**Assignment**
Wherever pictures appear in the listing below, leave them out, and copy exactly, and only, everything from the line with "tomato and anchovies" down to the line with "Israel killed".

**Available data**

>>

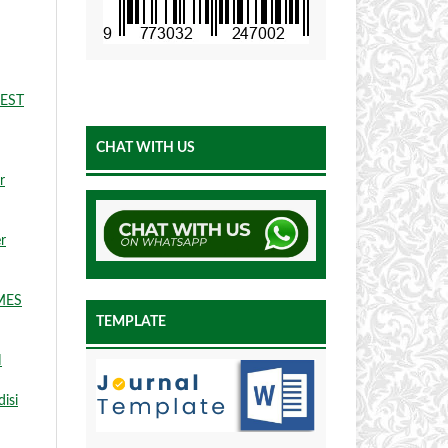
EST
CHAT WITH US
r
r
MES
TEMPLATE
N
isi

<<
>>

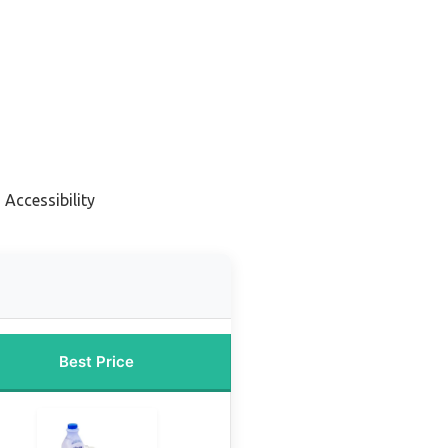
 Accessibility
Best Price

<<
>>

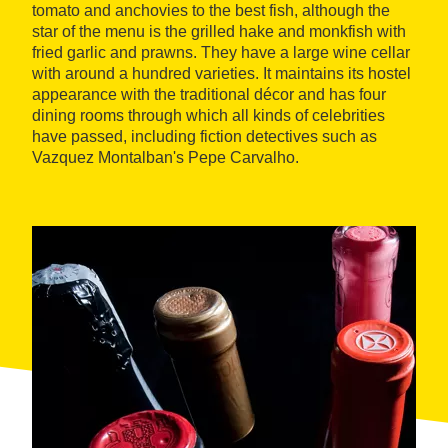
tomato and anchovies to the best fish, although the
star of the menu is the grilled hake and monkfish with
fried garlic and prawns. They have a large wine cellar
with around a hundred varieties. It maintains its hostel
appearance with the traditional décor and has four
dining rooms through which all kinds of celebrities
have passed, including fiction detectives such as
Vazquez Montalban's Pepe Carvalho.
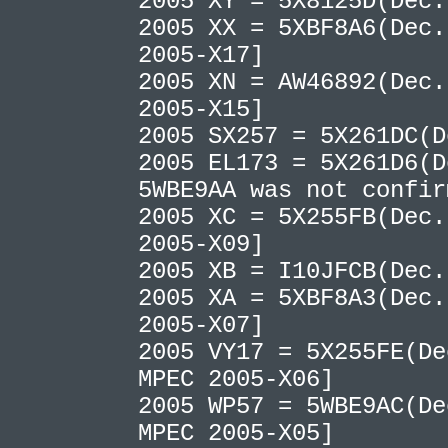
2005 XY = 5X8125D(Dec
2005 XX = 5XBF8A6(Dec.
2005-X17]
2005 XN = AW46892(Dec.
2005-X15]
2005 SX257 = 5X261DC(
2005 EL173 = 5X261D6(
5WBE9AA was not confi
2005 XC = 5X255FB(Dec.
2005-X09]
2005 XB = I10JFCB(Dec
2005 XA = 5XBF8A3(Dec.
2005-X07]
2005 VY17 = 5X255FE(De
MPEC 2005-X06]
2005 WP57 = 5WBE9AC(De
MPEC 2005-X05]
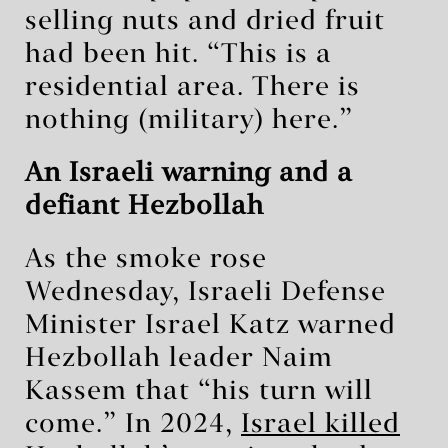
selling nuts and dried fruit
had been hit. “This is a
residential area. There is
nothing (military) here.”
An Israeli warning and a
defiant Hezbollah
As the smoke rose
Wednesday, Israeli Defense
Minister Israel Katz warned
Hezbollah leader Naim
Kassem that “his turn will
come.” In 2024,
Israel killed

<<

**Written response**
tomato and anchovies to the best fish, although the
star of the menu is the grilled hake and monkfish with
fried garlic and prawns. They have a large wine cellar
with around a hundred varieties. It maintains its hostel
appearance with the traditional décor and has four
dining rooms through which all kinds of celebrities
have passed, including fiction detectives such as
Vazquez Montalban's Pepe Carvalho.
2005 XY = 5X8125D(Dec
2005 XX = 5XBF8A6(Dec.
2005-X17]
2005 XN = AW46892(Dec.
2005-X15]
2005 SX257 = 5X261DC(
2005 EL173 = 5X261D6(
5WBE9AA was not confi
2005 XC = 5X255FB(Dec.
2005-X09]
2005 XB = I10JFCB(Dec
2005 XA = 5XBF8A3(Dec.
2005-X07]
2005 VY17 = 5X255FE(De
MPEC 2005-X06]
2005 WP57 = 5WBE9AC(De
MPEC 2005-X05]
selling nuts and dried fruit
had been hit. “This is a
residential area. There is
nothing (military) here.”
An Israeli warning and a
defiant Hezbollah
As the smoke rose
Wednesday, Israeli Defense
Minister Israel Katz warned
Hezbollah leader Naim
Kassem that “his turn will
come.” In 2024,
Israel killed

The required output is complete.